Politthriller können sehr packend sein. Jeder kenn Autoren, denen Geheimdienstgeschichten leicht gelingen. Michael Lüders ist – zumindest nach diesem Buch beurteilt – keiner davon. Er ist Orientalist und schreibt bekannte Sachbücher zu diesem Thema. In „Never say anything“ versucht er, den Orient mit Amerikas (teils fragwürdigem) Kampf gegen den Terror und den Ermittlungsmethoden der NSA und anderen Behörden zu verbinden.
Wohl, um auf sicheres Terrain zu kommen, startet die Geschichte im Orient, in Marokko. Dieser Teil macht Lust auf mehr und man hat das Gefühl, dass aus den ersten Abschnitten ein packender Thriller werden kann. Zu Beginn werden Drohnenattacken in den Mittelpunkt gestellt und die Arbeitsweise amerikanischer Truppen angeprangert. Soweit so gut. Mit der Verlage der Handlung nach Deutschland ändert sich der Eindruck, den man von dem Buch bekommt. Die Geschichte wandelt sich oft, flacht teilweise ab, zieht dann wieder an und wird aber mit zunehmender Länge immer verwirrender und unlogischer.
Das liegt nicht zuletzt an der Wahl der Hauptperson. Sophie Schelling ist Mitte 30 und Journalistin. Doch sie handelt fast das ganze Buch über zu naiv und impulsiv. Sie steht sich durch ihre falsch eingesetzten Emotionen (zu viel, wo es unnötig ist, zu wenig, wo jeder andere emotional wäre) selbst im Weg. Wie ein Wunder überlebt sie die psychische und physische Hetzjagd, die auf sie gemacht wird, weil sie in Marokko Zeugin eines illegalen Angriffs der Amerikaner auf ein unbescholtenes Dorf wird.

Bilder menschlicher Körperhaltungen mit Koordinaten:

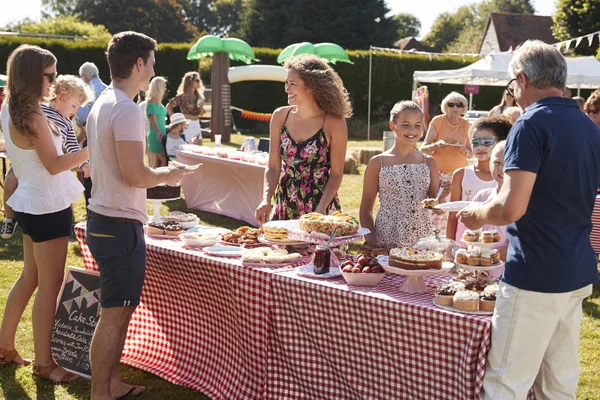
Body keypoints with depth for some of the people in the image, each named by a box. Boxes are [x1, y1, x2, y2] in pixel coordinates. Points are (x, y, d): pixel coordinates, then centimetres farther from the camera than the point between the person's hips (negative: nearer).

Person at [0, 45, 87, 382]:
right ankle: (44, 363, 9)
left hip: (31, 203, 9)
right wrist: (90, 151, -13)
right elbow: (54, 165, -19)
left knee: (31, 277, 19)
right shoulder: (33, 118, -21)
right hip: (48, 207, -9)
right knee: (50, 284, 0)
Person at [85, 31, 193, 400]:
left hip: (103, 219, 10)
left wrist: (159, 175, 19)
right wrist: (167, 175, -5)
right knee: (115, 314, -1)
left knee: (119, 309, 18)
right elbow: (134, 174, -22)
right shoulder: (127, 110, -18)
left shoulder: (103, 104, 13)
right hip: (120, 226, -10)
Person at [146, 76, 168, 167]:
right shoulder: (152, 101, -12)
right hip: (157, 136, -9)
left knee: (157, 162, 10)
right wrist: (159, 133, -27)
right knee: (165, 161, -12)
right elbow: (153, 120, -19)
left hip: (160, 135, 9)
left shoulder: (157, 101, 15)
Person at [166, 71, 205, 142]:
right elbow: (168, 107, -12)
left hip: (197, 125, 7)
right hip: (188, 125, -6)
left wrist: (201, 106, -6)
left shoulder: (198, 96, 10)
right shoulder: (183, 96, -9)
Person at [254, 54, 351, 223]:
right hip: (284, 208, 3)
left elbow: (336, 173, -6)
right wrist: (266, 200, -11)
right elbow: (273, 167, 3)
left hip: (320, 211, -3)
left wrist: (321, 208, -18)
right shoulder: (280, 117, 0)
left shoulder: (334, 124, -10)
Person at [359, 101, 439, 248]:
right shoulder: (378, 162, 1)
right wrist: (371, 241, -7)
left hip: (422, 240, 2)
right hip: (386, 240, -2)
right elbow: (366, 207, 4)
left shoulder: (428, 162, 7)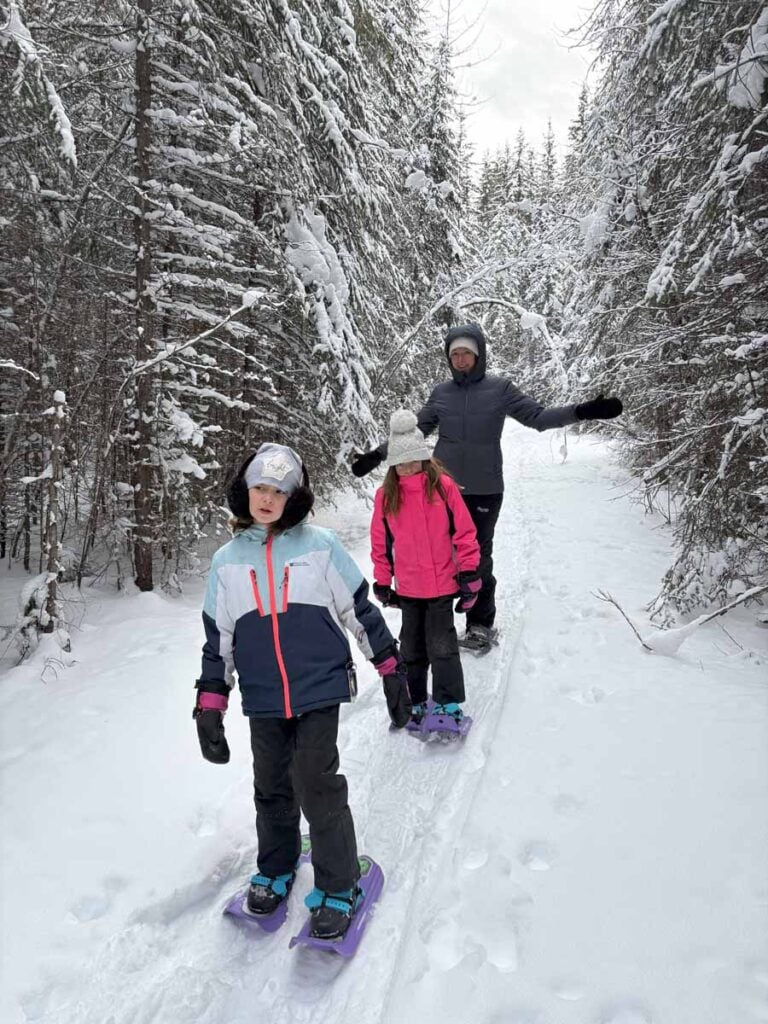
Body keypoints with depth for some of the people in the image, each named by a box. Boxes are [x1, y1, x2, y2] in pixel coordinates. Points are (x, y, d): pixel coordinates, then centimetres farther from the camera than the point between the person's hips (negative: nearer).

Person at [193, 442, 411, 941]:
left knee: (316, 787, -5)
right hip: (263, 700, 4)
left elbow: (361, 609, 1)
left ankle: (338, 887, 18)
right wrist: (209, 707, 6)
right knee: (272, 790, 17)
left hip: (319, 690, -3)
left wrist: (392, 670, 3)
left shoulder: (320, 545, -6)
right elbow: (218, 639, 8)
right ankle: (276, 869, 43)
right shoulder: (228, 561, 3)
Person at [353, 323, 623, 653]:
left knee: (478, 558, 7)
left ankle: (481, 625, 22)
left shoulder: (500, 389, 0)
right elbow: (413, 431, 13)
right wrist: (378, 454, 10)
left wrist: (583, 411, -13)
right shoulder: (440, 394, 6)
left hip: (484, 490, -2)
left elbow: (538, 417, -2)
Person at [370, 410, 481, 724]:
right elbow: (380, 543, 6)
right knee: (412, 649, 15)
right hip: (407, 589, 3)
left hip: (443, 585, -3)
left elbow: (464, 532, -5)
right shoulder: (386, 495, -2)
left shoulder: (442, 485, -8)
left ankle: (449, 705, 17)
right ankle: (414, 703, 30)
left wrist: (469, 573, -6)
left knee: (442, 647, 2)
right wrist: (382, 583, 9)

## IHRE AUFGABE
Führen Sie die Buchbesprechung zum Politthriller „Never say anything“ im selben Ton weiter, beginnend nach ihrem letzten Satz.

## ANTWORT ZUR ÜBUNG
Mit seinem – wohl auch von bisherigen Veröffentlichungen geprägten – nüchternen, verkürzenden Schreibstil versucht der Autor wohl, nicht von der Geschichte abzulenken. Leider gelingt das nur teilweise, denn durch die Verknappung gibt es verwirrende Sprünge in der Handlung, Charaktere werden nicht oder kaum greifbar. Leider bleibt vieles (unter anderem das Ende) offen, Schicksale werden nicht geklärt, keine Begründungen für Handlungsweise oder anderes eingebracht.
Gegen Ende hat man das Gefühl, dass noch viele Ideen auf wenige Seiten gequetscht wurden, außerdem wird es ganz plötzlich noch actionlastig, was auch nicht nötig gewesen wäre und nicht so recht in die Geschichte passen will.
Die Grundideen sind interessant und könnten durchaus einen guten Thriller abgeben, leider wurde bei der Umsetzung zu viel gewollt. Weniger (unwichtige) Handlungsstränge und Personen hätten es möglich gemacht, sich besser mit den Geheimdienst- und Cybermachenschaften zu befassen und ohne Action nur durch diesen Wettlauf der Institutionen und der Aufdecker den Thrill entstehen zu lassen (vgl. Edward Snowden, Julian Assange).
Das Cover ist passend, auch der Titel wird gegen Ende des Buches erklärt.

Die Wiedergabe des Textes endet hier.